### Data excerpt
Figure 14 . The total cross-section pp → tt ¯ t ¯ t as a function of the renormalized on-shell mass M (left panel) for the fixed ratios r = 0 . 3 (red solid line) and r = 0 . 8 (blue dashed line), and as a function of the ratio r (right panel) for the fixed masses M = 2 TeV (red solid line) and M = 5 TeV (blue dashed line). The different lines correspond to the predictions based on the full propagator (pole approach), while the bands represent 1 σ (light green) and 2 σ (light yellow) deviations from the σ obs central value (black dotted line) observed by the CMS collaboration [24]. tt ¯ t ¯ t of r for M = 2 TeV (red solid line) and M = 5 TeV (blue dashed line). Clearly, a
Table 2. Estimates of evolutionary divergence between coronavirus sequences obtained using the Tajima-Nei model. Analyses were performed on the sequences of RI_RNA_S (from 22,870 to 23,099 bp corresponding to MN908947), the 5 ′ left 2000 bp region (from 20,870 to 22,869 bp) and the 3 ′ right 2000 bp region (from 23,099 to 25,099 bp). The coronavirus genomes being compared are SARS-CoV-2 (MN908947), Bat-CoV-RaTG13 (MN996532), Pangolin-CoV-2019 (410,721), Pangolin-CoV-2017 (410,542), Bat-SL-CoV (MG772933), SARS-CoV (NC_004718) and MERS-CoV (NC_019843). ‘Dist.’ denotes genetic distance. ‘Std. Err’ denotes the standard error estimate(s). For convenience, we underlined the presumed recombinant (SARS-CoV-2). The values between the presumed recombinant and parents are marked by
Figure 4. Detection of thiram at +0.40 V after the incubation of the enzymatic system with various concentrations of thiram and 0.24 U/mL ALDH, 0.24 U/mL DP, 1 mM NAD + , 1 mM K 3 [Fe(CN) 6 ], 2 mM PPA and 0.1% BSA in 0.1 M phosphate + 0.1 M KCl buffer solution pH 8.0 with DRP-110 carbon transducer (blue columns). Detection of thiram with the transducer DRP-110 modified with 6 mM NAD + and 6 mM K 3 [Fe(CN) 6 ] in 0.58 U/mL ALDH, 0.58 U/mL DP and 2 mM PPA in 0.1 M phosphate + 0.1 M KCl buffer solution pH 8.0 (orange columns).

### What the exercise asks
Whenever a line of the material above contains the string "from", copy that line out.

### Your solution
Figure 14 . The total cross-section pp → tt ¯ t ¯ t as a function of the renormalized on-shell mass M (left panel) for the fixed ratios r = 0 . 3 (red solid line) and r = 0 . 8 (blue dashed line), and as a function of the ratio r (right panel) for the fixed masses M = 2 TeV (red solid line) and M = 5 TeV (blue dashed line). The different lines correspond to the predictions based on the full propagator (pole approach), while the bands represent 1 σ (light green) and 2 σ (light yellow) deviations from the σ obs central value (black dotted line) observed by the CMS collaboration [24]. tt ¯ t ¯ t of r for M = 2 TeV (red solid line) and M = 5 TeV (blue dashed line). Clearly, a
Table 2. Estimates of evolutionary divergence between coronavirus sequences obtained using the Tajima-Nei model. Analyses were performed on the sequences of RI_RNA_S (from 22,870 to 23,099 bp corresponding to MN908947), the 5 ′ left 2000 bp region (from 20,870 to 22,869 bp) and the 3 ′ right 2000 bp region (from 23,099 to 25,099 bp). The coronavirus genomes being compared are SARS-CoV-2 (MN908947), Bat-CoV-RaTG13 (MN996532), Pangolin-CoV-2019 (410,721), Pangolin-CoV-2017 (410,542), Bat-SL-CoV (MG772933), SARS-CoV (NC_004718) and MERS-CoV (NC_019843). ‘Dist.’ denotes genetic distance. ‘Std. Err’ denotes the standard error estimate(s). For convenience, we underlined the presumed recombinant (SARS-CoV-2). The values between the presumed recombinant and parents are marked by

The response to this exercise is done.